====== GIVEN INFORMATION
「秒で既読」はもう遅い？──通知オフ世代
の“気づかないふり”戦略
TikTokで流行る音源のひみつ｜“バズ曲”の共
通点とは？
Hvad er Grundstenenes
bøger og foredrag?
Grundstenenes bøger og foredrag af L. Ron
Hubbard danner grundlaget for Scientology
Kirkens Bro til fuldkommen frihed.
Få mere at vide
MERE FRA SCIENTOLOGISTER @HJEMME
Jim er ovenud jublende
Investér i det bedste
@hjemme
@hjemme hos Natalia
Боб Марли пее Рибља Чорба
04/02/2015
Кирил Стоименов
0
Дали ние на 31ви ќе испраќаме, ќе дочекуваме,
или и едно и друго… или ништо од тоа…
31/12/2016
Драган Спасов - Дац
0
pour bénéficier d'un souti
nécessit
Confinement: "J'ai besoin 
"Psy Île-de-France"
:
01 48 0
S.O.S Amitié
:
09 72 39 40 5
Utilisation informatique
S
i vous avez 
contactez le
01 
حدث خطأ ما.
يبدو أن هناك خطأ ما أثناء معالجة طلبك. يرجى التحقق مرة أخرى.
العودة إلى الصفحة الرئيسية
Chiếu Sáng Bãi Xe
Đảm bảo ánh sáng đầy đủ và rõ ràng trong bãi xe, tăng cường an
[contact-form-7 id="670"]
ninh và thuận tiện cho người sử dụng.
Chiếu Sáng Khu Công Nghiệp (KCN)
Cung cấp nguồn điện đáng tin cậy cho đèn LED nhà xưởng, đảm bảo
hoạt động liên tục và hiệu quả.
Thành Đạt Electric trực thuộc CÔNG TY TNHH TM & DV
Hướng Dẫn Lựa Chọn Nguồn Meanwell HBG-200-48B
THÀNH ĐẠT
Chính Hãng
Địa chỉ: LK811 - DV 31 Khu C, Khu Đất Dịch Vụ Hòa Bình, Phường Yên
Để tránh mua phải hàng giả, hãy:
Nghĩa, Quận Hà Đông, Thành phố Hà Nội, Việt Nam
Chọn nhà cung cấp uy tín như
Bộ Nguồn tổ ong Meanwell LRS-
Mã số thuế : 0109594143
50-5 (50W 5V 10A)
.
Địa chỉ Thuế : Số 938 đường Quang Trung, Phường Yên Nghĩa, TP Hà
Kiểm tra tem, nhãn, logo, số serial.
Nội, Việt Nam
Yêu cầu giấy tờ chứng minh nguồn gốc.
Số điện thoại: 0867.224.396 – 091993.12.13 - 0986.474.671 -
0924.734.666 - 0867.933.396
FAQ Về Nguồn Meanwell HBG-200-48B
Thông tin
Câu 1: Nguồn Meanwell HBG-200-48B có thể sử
============
DIRECTIVE
Each line above needs to be written out again exactly.

TASK SOLUTION
「秒で既読」はもう遅い？──通知オフ世代
の“気づかないふり”戦略
TikTokで流行る音源のひみつ｜“バズ曲”の共
通点とは？
Hvad er Grundstenenes
bøger og foredrag?
Grundstenenes bøger og foredrag af L. Ron
Hubbard danner grundlaget for Scientology
Kirkens Bro til fuldkommen frihed.
Få mere at vide
MERE FRA SCIENTOLOGISTER @HJEMME
Jim er ovenud jublende
Investér i det bedste
@hjemme
@hjemme hos Natalia
Боб Марли пее Рибља Чорба
04/02/2015
Кирил Стоименов
0
Дали ние на 31ви ќе испраќаме, ќе дочекуваме,
или и едно и друго… или ништо од тоа…
31/12/2016
Драган Спасов - Дац
0
pour bénéficier d'un souti
nécessit
Confinement: "J'ai besoin 
"Psy Île-de-France"
:
01 48 0
S.O.S Amitié
:
09 72 39 40 5
Utilisation informatique
S
i vous avez 
contactez le
01 
حدث خطأ ما.
يبدو أن هناك خطأ ما أثناء معالجة طلبك. يرجى التحقق مرة أخرى.
العودة إلى الصفحة الرئيسية
Chiếu Sáng Bãi Xe
Đảm bảo ánh sáng đầy đủ và rõ ràng trong bãi xe, tăng cường an
[contact-form-7 id="670"]
ninh và thuận tiện cho người sử dụng.
Chiếu Sáng Khu Công Nghiệp (KCN)
Cung cấp nguồn điện đáng tin cậy cho đèn LED nhà xưởng, đảm bảo
hoạt động liên tục và hiệu quả.
Thành Đạt Electric trực thuộc CÔNG TY TNHH TM & DV
Hướng Dẫn Lựa Chọn Nguồn Meanwell HBG-200-48B
THÀNH ĐẠT
Chính Hãng
Địa chỉ: LK811 - DV 31 Khu C, Khu Đất Dịch Vụ Hòa Bình, Phường Yên
Để tránh mua phải hàng giả, hãy:
Nghĩa, Quận Hà Đông, Thành phố Hà Nội, Việt Nam
Chọn nhà cung cấp uy tín như
Bộ Nguồn tổ ong Meanwell LRS-
Mã số thuế : 0109594143
50-5 (50W 5V 10A)
.
Địa chỉ Thuế : Số 938 đường Quang Trung, Phường Yên Nghĩa, TP Hà
Kiểm tra tem, nhãn, logo, số serial.
Nội, Việt Nam
Yêu cầu giấy tờ chứng minh nguồn gốc.
Số điện thoại: 0867.224.396 – 091993.12.13 - 0986.474.671 -
0924.734.666 - 0867.933.396
FAQ Về Nguồn Meanwell HBG-200-48B
Thông tin
Câu 1: Nguồn Meanwell HBG-200-48B có thể sử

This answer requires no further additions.